Description
pencil and watercolour
Dimensions
28.5 x 23cm (11 1/4 x 9in)
Footnote
Note:
E.A. Taylor was born in Greenock in 1874, the fifteenth of seventeen children of an army major. After training as a draughtsman in the yards of the shipbuilders Scott and Co. Ltd, Taylor became a student of the Glasgow School of Art in the late 1890s. There he absorbed the influence of Fra Newbery and the already well-established 'Glasgow Four' before joining a firm of cabinet makers in 1900 and becoming a leading designer of furniture and stained glass in the Glasgow Style. In 1907 he became the head of furniture design with Wragge and Co. in Salford and married the illustrator and fellow Glasgow School protégé, Jessie M King, the following year. A move to Paris three years later saw Taylor become the Paris correspondent of 'The Studio' and second in command of Tudor Hart's 'Paris School of Drawing and Painting'. Before long, however, the couple established their own school, 'The Shealing Atelier', and also set up a popular summer sketching school on the Isle of Arran, which they continued to run until 1940. 'Cottages By the Sea' was most likely produced during one of these extended stays on Arran.

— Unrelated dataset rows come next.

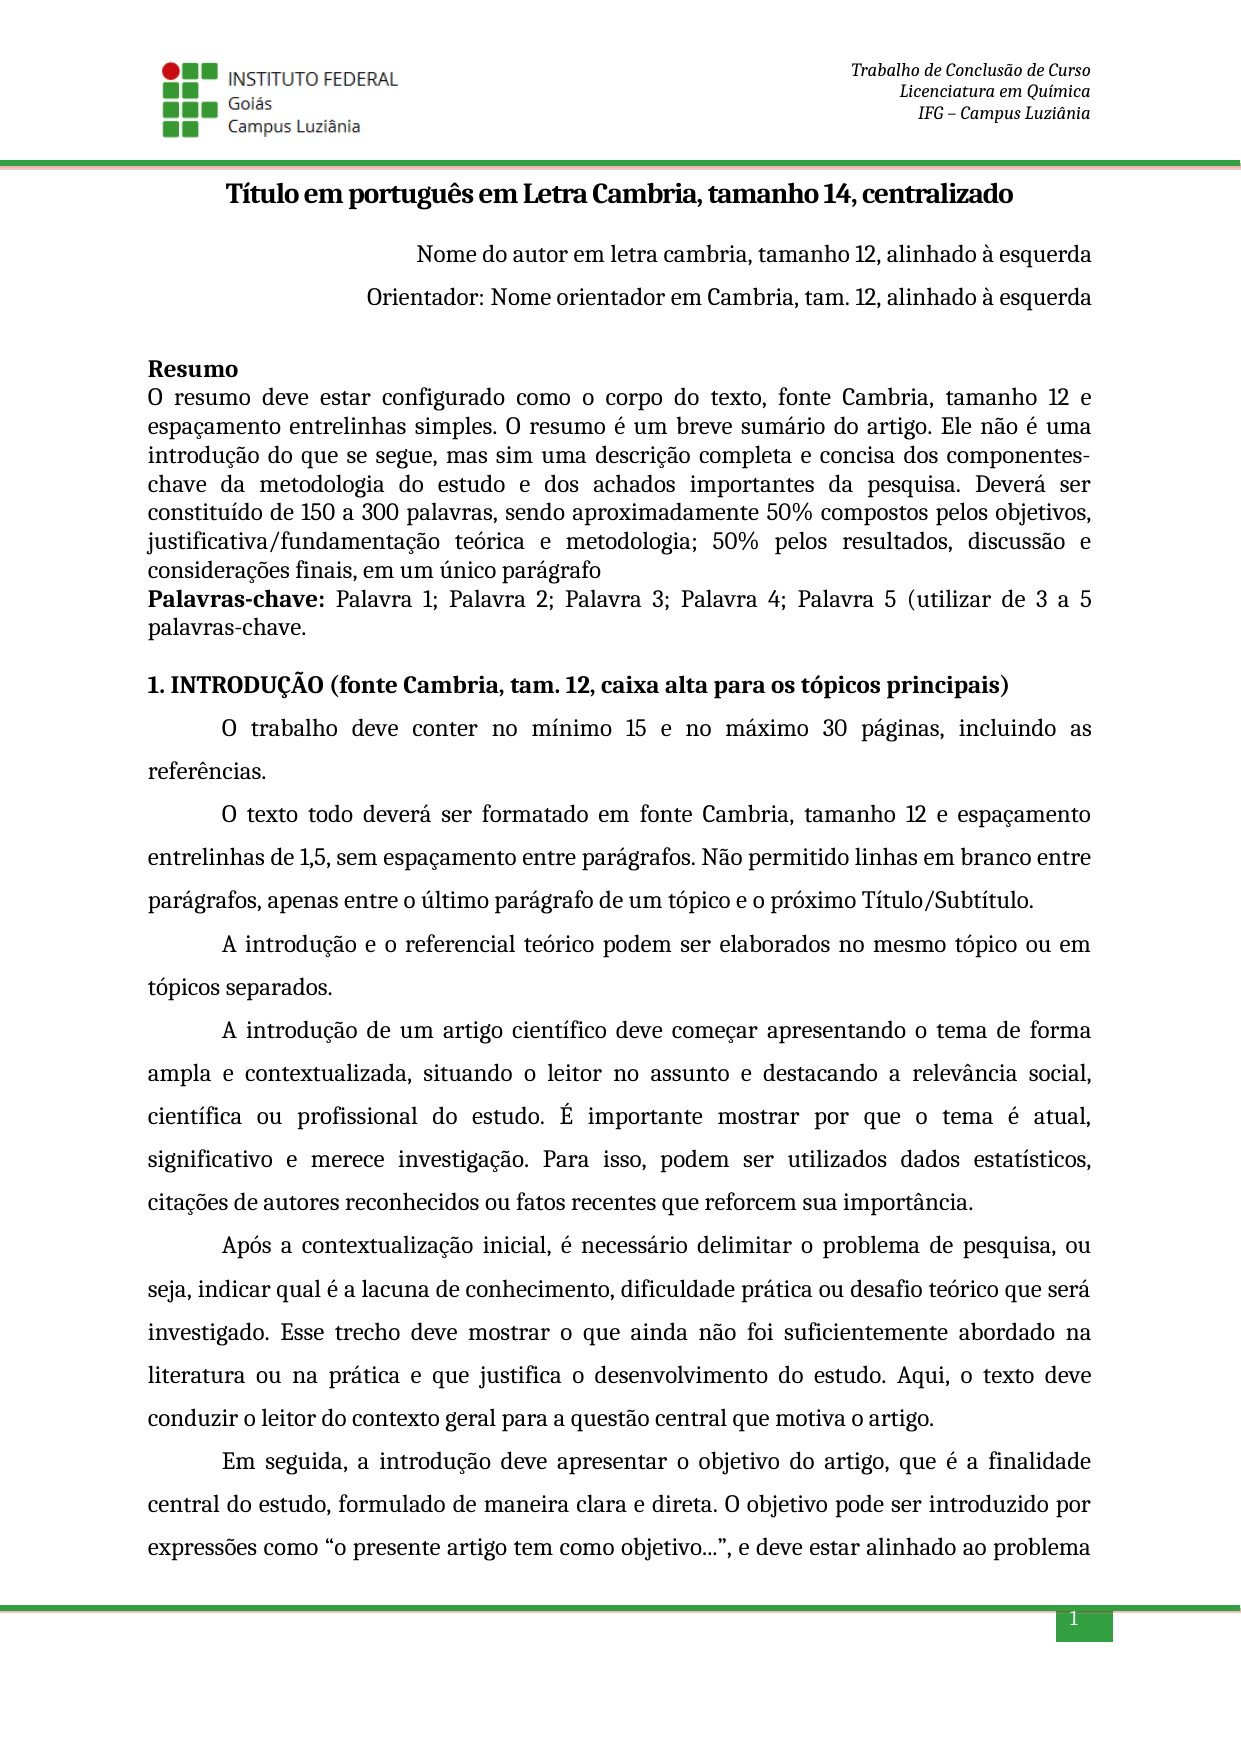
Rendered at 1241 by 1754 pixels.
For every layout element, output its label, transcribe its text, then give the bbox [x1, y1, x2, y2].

picture [153, 54, 405, 146]
text O texto todo deverá ser formatado em fonte Cambria, tamanho 12 e espaçamento entrelinhas de 1,5, sem espaçamento entre parágrafos. Não permitido linhas em branco entre parágrafos, apenas entre o último parágrafo de um tópico e o próximo Título/Subtítulo. [148, 800, 1092, 915]
text Resumo [148, 354, 1092, 383]
text Nome do autor em letra cambria, tamanho 12, alinhado à esquerda [148, 239, 1092, 268]
text Após a contextualização inicial, é necessário delimitar o problema de pesquisa, ou seja, indicar qual é a lacuna de conhecimento, dificuldade prática ou desafio teórico que será investigado. Esse trecho deve mostrar o que ainda não foi suficientemente abordado na literatura ou na prática e que justifica o desenvolvimento do estudo. Aqui, o texto deve conduzir o leitor do contexto geral para a questão central que motiva o artigo. [148, 1231, 1092, 1433]
text O resumo deve estar configurado como o corpo do texto, fonte Cambria, tamanho 12 e espaçamento entrelinhas simples. O resumo é um breve sumário do artigo. Ele não é uma introdução do que se segue, mas sim uma descrição completa e concisa dos componentes-chave da metodologia do estudo e dos achados importantes da pesquisa. Deverá ser constituído de 150 a 300 palavras, sendo aproximadamente 50% compostos pelos objetivos, justificativa/fundamentação teórica e metodologia; 50% pelos resultados, discussão e considerações finais, em um único parágrafo [148, 383, 1092, 584]
text A introdução de um artigo científico deve começar apresentando o tema de forma ampla e contextualizada, situando o leitor no assunto e destacando a relevância social, científica ou profissional do estudo. É importante mostrar por que o tema é atual, significativo e merece investigação. Para isso, podem ser utilizados dados estatísticos, citações de autores reconhecidos ou fatos recentes que reforcem sua importância. [148, 1016, 1092, 1217]
subtitle 1. INTRODUÇÃO (fonte Cambria, tam. 12, caixa alta para os tópicos principais) [148, 671, 1092, 699]
text Em seguida, a introdução deve apresentar o objetivo do artigo, que é a finalidade central do estudo, formulado de maneira clara e direta. O objetivo pode ser introduzido por expressões como “o presente artigo tem como objetivo...”, e deve estar alinhado ao problema [148, 1447, 1092, 1562]
text Orientador: Nome orientador em Cambria, tam. 12, alinhado à esquerda [148, 283, 1092, 311]
text A introdução e o referencial teórico podem ser elaborados no mesmo tópico ou em tópicos separados. [148, 929, 1092, 1001]
text Título em português em Letra Cambria, tamanho 14, centralizado [148, 177, 1092, 211]
text O trabalho deve conter no mínimo 15 e no máximo 30 páginas, incluindo as referências. [148, 714, 1092, 786]
text Palavras-chave: Palavra 1; Palavra 2; Palavra 3; Palavra 4; Palavra 5 (utilizar de 3 a 5 palavras-chave. [148, 584, 1092, 642]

Returning to Scotland shortly after the outbreak of World War I they settled in Kirkcudbright, whose particular quality of light is said to have drawn many artists to reside in its picturesque streets. Cottages were converted to studios and many young artists of the day, including Dorothy Johnstone and Cecile Walton, painted there - joining older figures such as S.J. Peploe, who spoke fondly of the Taylors' warm hospitality. Although Taylor was no longer at the forefront of Scottish design he worked at a prodigious rate, particularly focusing on water colours of local scenes, some of which he reproduced as etchings. While in Paris, Taylor was influenced by contemporary French painting resulting in his work at home becoming more like that of the Colourists, with simplified forms and bold outlines. Kirkcudbright is a typical example of this period and also features a recurrent motif in his work - prominent trees cut off by the upper edge of the canvas. Latterly, he helped to found the Dumfries and Galloway Fine Art Association and was in demand as a speaker on art and also on the work of Robert Burns. With his death in 1951 an important chapter in the cultural life of Kirkcudbright's artists' colony came to a close.